• **WHAT TO PRODUCE**
Please render every line of the rows below as a Markdown table with two columns, Number and Line, giving each line its running number and skipping blank lines. Leave the pictures out.

Stored dataset items:
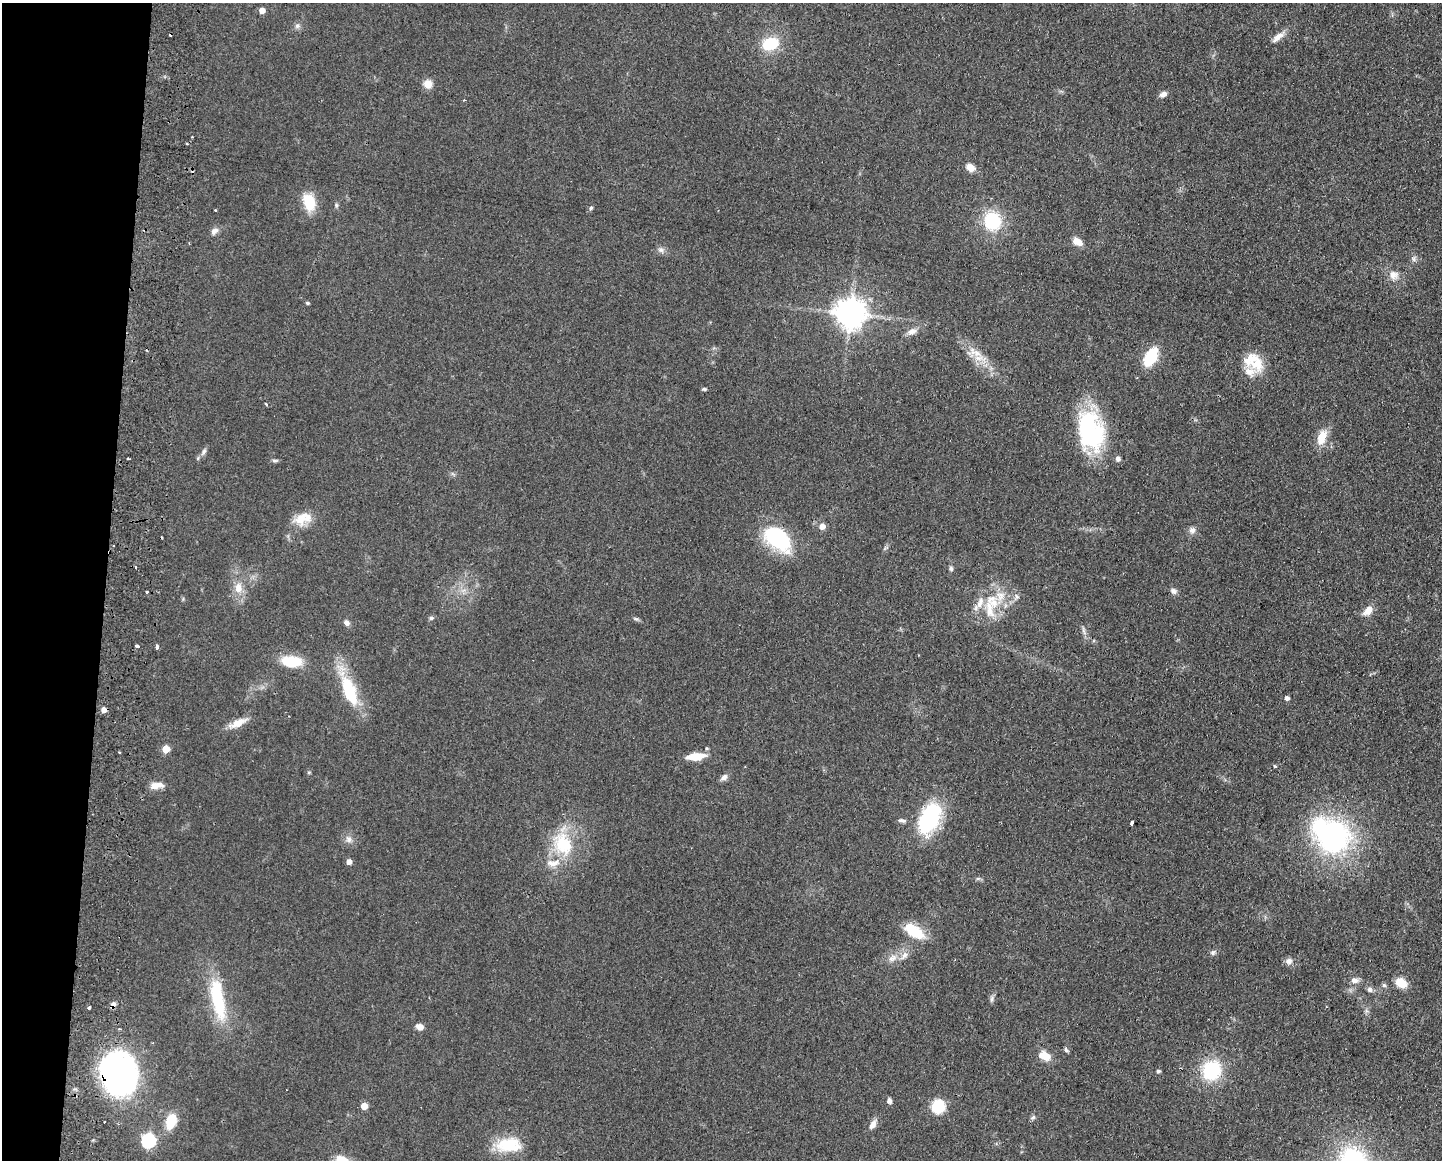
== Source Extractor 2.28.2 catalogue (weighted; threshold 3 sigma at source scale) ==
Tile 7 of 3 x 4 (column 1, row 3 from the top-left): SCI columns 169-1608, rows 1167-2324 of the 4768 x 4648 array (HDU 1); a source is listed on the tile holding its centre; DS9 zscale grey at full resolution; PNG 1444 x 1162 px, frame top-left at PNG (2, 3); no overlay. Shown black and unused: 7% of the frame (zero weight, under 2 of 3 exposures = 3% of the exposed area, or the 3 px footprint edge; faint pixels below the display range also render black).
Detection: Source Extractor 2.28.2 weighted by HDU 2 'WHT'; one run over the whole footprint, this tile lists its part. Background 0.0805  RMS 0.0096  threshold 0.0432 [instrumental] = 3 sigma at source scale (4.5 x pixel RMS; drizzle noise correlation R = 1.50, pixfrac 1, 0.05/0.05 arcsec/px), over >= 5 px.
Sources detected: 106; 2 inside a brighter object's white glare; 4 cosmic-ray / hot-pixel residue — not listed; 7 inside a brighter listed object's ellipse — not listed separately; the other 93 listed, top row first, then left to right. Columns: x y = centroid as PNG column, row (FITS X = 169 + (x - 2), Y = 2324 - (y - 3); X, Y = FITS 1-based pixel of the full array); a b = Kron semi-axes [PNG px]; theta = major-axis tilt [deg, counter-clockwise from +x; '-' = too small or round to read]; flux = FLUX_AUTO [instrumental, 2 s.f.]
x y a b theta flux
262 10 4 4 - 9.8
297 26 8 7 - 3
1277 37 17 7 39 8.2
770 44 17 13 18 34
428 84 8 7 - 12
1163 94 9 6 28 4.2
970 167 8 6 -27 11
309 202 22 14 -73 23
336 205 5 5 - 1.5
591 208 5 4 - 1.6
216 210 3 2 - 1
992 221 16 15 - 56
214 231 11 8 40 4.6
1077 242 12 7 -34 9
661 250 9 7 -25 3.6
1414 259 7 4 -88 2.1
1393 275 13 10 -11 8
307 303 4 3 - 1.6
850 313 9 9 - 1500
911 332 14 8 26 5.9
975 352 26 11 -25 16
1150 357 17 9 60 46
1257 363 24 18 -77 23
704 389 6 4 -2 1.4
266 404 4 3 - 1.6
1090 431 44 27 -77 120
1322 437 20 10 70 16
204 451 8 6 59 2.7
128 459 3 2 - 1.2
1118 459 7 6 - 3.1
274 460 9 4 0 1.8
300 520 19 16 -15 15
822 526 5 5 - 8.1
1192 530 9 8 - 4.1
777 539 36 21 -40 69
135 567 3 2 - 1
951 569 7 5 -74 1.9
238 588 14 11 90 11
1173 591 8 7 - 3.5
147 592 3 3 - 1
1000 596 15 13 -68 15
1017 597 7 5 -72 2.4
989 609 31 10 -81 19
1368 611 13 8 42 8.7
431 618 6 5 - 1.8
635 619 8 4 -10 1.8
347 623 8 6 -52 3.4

• **EXERCISE RESULT**
| Number | Line |
|---|---|
| 1 | == Source Extractor 2.28.2 catalogue (weighted; threshold 3 sigma at source scale) == |
| 2 | Tile 7 of 3 x 4 (column 1, row 3 from the top-left): SCI columns 169-1608, rows 1167-2324 of the 4768 x 4648 array (HDU 1); a source is listed on the tile holding its centre; DS9 zscale grey at full resolution; PNG 1444 x 1162 px, frame top-left at PNG (2, 3); no overlay. Shown black and unused: 7% of the frame (zero weight, under 2 of 3 exposures = 3% of the exposed area, or the 3 px footprint edge; faint pixels below the display range also render black). |
| 3 | Detection: Source Extractor 2.28.2 weighted by HDU 2 'WHT'; one run over the whole footprint, this tile lists its part. Background 0.0805  RMS 0.0096  threshold 0.0432 [instrumental] = 3 sigma at source scale (4.5 x pixel RMS; drizzle noise correlation R = 1.50, pixfrac 1, 0.05/0.05 arcsec/px), over >= 5 px. |
| 4 | Sources detected: 106; 2 inside a brighter object's white glare; 4 cosmic-ray / hot-pixel residue — not listed; 7 inside a brighter listed object's ellipse — not listed separately; the other 93 listed, top row first, then left to right. Columns: x y = centroid as PNG column, row (FITS X = 169 + (x - 2), Y = 2324 - (y - 3); X, Y = FITS 1-based pixel of the full array); a b = Kron semi-axes [PNG px]; theta = major-axis tilt [deg, counter-clockwise from +x; '-' = too small or round to read]; flux = FLUX_AUTO [instrumental, 2 s.f.] |
| 5 | x y a b theta flux |
| 6 | 262 10 4 4 - 9.8 |
| 7 | 297 26 8 7 - 3 |
| 8 | 1277 37 17 7 39 8.2 |
| 9 | 770 44 17 13 18 34 |
| 10 | 428 84 8 7 - 12 |
| 11 | 1163 94 9 6 28 4.2 |
| 12 | 970 167 8 6 -27 11 |
| 13 | 309 202 22 14 -73 23 |
| 14 | 336 205 5 5 - 1.5 |
| 15 | 591 208 5 4 - 1.6 |
| 16 | 216 210 3 2 - 1 |
| 17 | 992 221 16 15 - 56 |
| 18 | 214 231 11 8 40 4.6 |
| 19 | 1077 242 12 7 -34 9 |
| 20 | 661 250 9 7 -25 3.6 |
| 21 | 1414 259 7 4 -88 2.1 |
| 22 | 1393 275 13 10 -11 8 |
| 23 | 307 303 4 3 - 1.6 |
| 24 | 850 313 9 9 - 1500 |
| 25 | 911 332 14 8 26 5.9 |
| 26 | 975 352 26 11 -25 16 |
| 27 | 1150 357 17 9 60 46 |
| 28 | 1257 363 24 18 -77 23 |
| 29 | 704 389 6 4 -2 1.4 |
| 30 | 266 404 4 3 - 1.6 |
| 31 | 1090 431 44 27 -77 120 |
| 32 | 1322 437 20 10 70 16 |
| 33 | 204 451 8 6 59 2.7 |
| 34 | 128 459 3 2 - 1.2 |
| 35 | 1118 459 7 6 - 3.1 |
| 36 | 274 460 9 4 0 1.8 |
| 37 | 300 520 19 16 -15 15 |
| 38 | 822 526 5 5 - 8.1 |
| 39 | 1192 530 9 8 - 4.1 |
| 40 | 777 539 36 21 -40 69 |
| 41 | 135 567 3 2 - 1 |
| 42 | 951 569 7 5 -74 1.9 |
| 43 | 238 588 14 11 90 11 |
| 44 | 1173 591 8 7 - 3.5 |
| 45 | 147 592 3 3 - 1 |
| 46 | 1000 596 15 13 -68 15 |
| 47 | 1017 597 7 5 -72 2.4 |
| 48 | 989 609 31 10 -81 19 |
| 49 | 1368 611 13 8 42 8.7 |
| 50 | 431 618 6 5 - 1.8 |
| 51 | 635 619 8 4 -10 1.8 |
| 52 | 347 623 8 6 -52 3.4 |